Perhaps this is the moment, for Peter at least, when the newness of Resurrection suddenly becomes real to him, and instead of idly passing the time, he understands that his life is full of purpose, and full of grace. The abundance of fish are a miracle, to be sure, but it’s the abundance of grace, I think, that we are really invited to pay attention to here.
In some ways, I think, the grace of Resurrection is too daunting for us to accept all at once. And perhaps this story highlights the ways that grace is known to us in small moments; a meal with friends that brings you back to the present moment and back to your body when you’ve been adrift in barren waters. Or, like with Peter, forgiveness from someone you’ve betrayed and an unexpected opportunity to express love where before there was harm. These are the moments that allow us to come to terms with the joyful shock of Resurrection, the reality of life after death.
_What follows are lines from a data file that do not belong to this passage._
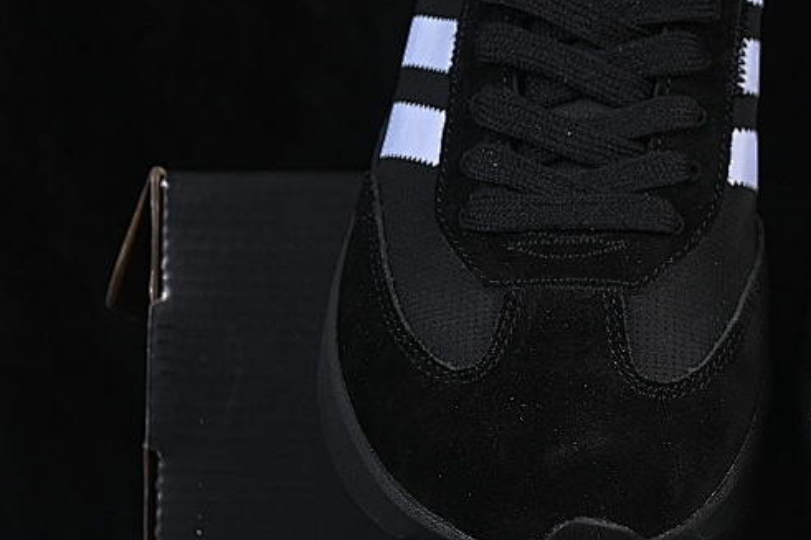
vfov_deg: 8.3
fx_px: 3716
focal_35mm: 165
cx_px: 785
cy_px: 213
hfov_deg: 12.3
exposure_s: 1/60
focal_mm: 50
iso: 160
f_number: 6.3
Both the gospel text and Marilynne Robinson’s novel wrestles with similar questions about the human experience: questions of loss and abundance, transience and home, grace and purpose. It seems to me that something about being human means that even though we see indications of Resurrection all around us all the time, we keep living as if this isn’t the case. We keep dropping our nets into water where nothing lives or moves or has its being, and coming up empty, refusing to see that there is another way, needing to be reminded over and over again that God’s plan for us is yet unfinished, or that life after death is a possibility.
But then when it seems like all hope is lost, something about our encounter with the risen Christ tells us to put the net in again, and next to come and eat. And then to go out into the world with our casseroles and our cakes, or with whatever we have to offer that might bespeak of Christ’s nourishing love, and to feed.